I- Seppellire i Morti
Un racconto che trovo nei Testamenti Antichi e Moderni di Gabriel Peignot ci introduce alla “Vita Orizzontale” di un campione assoluto tra tutti gli Accidiosi, Monsieur Helloin (o Du Hellain):
“Se si deve credere ai giornali, ci sono pochi uomini che abbiano sospinto l’amore del riposo e quasi dell’immobilità, ai vertici toccati da monsieur Helloin, ex giudice di pace del distretto di Caën; e poiché il letto è il mobile più indicato a favorire questo genere d’imperturbabilità (quiétisme physique), M. Helloin lo abbandonava raramente.

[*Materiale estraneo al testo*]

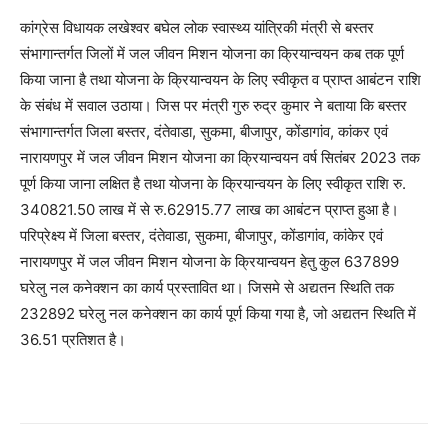
कांग्रेस विधायक लखेश्वर बघेल लोक स्वास्थ्य यांत्रिकी मंत्री से बस्तर
संभागान्तर्गत जिलों में जल जीवन मिशन योजना का क्रियान्वयन कब तक पूर्ण
किया जाना है तथा योजना के क्रियान्वयन के लिए स्वीकृत व प्राप्त आबंटन राशि
के संबंध में सवाल उठाया। जिस पर मंत्री गुरु रुद्र कुमार ने बताया कि बस्तर
संभागान्तर्गत जिला बस्तर, दंतेवाडा, सुकमा, बीजापुर, कोंडागांव, कांकर एवं
नारायणपुर में जल जीवन मिशन योजना का क्रियान्वयन वर्ष सितंबर 2023 तक
पूर्ण किया जाना लक्षित है तथा योजना के क्रियान्वयन के लिए स्वीकृत राशि रु.
340821.50 लाख में से रु.62915.77 लाख का आबंटन प्राप्त हुआ है।
परिप्रेक्ष्य में जिला बस्तर, दंतेवाडा, सुकमा, बीजापुर, कोंडागांव, कांकेर एवं
नारायणपुर में जल जीवन मिशन योजना के क्रियान्वयन हेतु कुल 637899
घरेलु नल कनेक्शन का कार्य प्रस्तावित था। जिसमे से अद्यतन स्थिति तक
232892 घरेलु नल कनेक्शन का कार्य पूर्ण किया गया है, जो अद्यतन स्थिति में
36.51 प्रतिशत है।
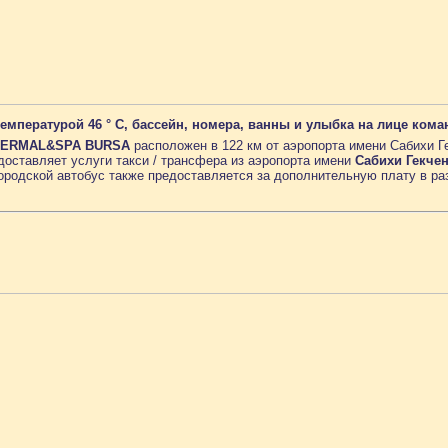
емпературой 46 ° C, бассейн, номера, ванны и улыбка на лице кома
HERMAL&SPA BURSA
расположен в 122 км от аэропорта имени Сабихи Ге
оставляет услуги такси / трансфера из аэропорта имени
Сабихи Гекче
городской автобус также предоставляется за дополнительную плату в ра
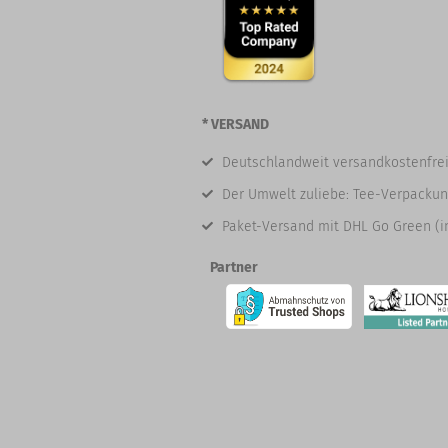
* VERSAND
Deutschlandweit versandkostenfrei
Der Umwelt zuliebe: Tee-Verpackun
Paket-Versand mit DHL Go Green (i
Partner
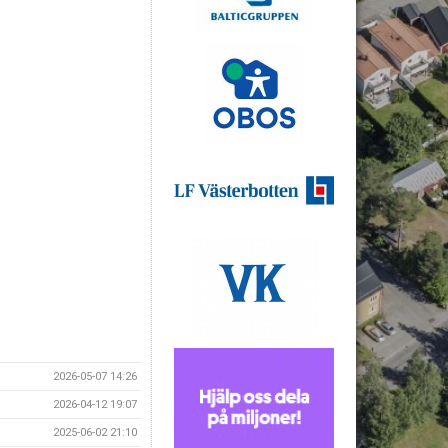
2026-05-07 14:26
2026-04-12 19:07
2025-06-02 21:10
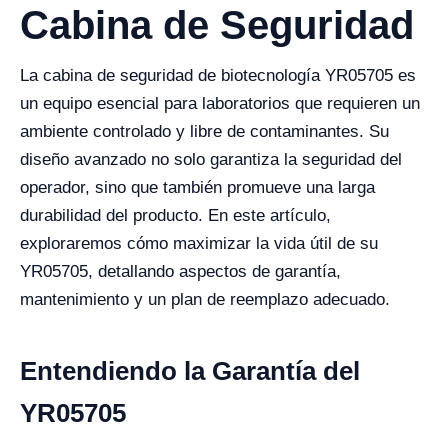
Cabina de Seguridad
La cabina de seguridad de biotecnología YR05705 es
un equipo esencial para laboratorios que requieren un
ambiente controlado y libre de contaminantes. Su
diseño avanzado no solo garantiza la seguridad del
operador, sino que también promueve una larga
durabilidad del producto. En este artículo,
exploraremos cómo maximizar la vida útil de su
YR05705, detallando aspectos de garantía,
mantenimiento y un plan de reemplazo adecuado.
Entendiendo la Garantía del
YR05705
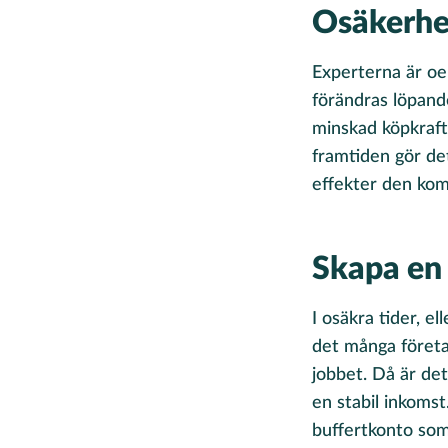
Osäkerhe
Experterna är oe
förändras löpand
minskad köpkraft
framtiden gör de
effekter den komm
Skapa en 
I osäkra tider, e
det många företag
jobbet. Då är de
en stabil inkomst
buffertkonto som 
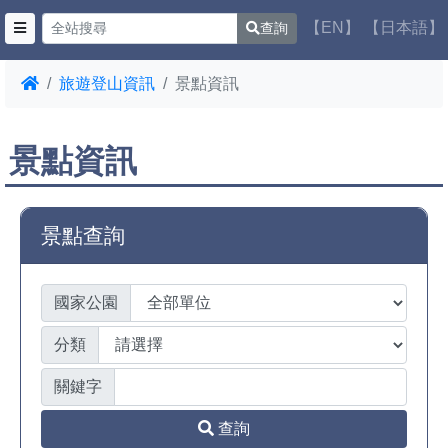
【EN】
【日本語】
查詢
旅遊登山資訊
景點資訊
景點資訊
景點查詢
國家公園
分類
關鍵字
查詢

Si dice anche che, quando esercitava le sue funzioni di giudice di pace, la sua camera da letto si tramutasse in un’Aula per le udienze; e che emettesse le sentenze con il capo poggiato sul guanciale e il corpo mollemente disteso in posizione orizzontale, così indulgente al suo gusto per quella che comunemente si chiama pigrizia […]. Le sue ultime volontà recano, come clausola esplicita, che era suo desiderio essere interrato, di notte, dentro il suo letto, e nella stessa medesima posizione nella quale era stato sorpreso dalla morte: cioè a dire con tutto il baldacchino, il materasso, le sue lenzuola, il suo cuscino e tutto ciò che normalmente faceva parte del suo giaciglio. Nessuno si oppose a una simile disposizione: fu scavata un’enorme fossa, e il defunto fu calato con cautela nell’estrema sua dimora, in modo che non si spostasse, neppur minimamente, dalla postura nella quale aveva reso il suo ultimo sospiro. Alla sommità del letto, furono poste delle assi, in modo che la terra, cadendovi sopra, non interrompesse il riposo di questo imperturbabile quietista”.
[dalla Fantaenciclopedia]

II- I Prìncipi sul Pisello
Con le mollezze, la pelle si diseduca. Il famoso Smindiride di Sibari viveva tra tali agi e lussi che il tatto gli divenne fonte di insostenibili dolori: “un giorno” – come racconta Eliano nelle Storie Varie (IX) – “dormì adagiato su petali di rosa, e quando si alzò disse che quel giaciglio gli aveva procurato delle vesciche”.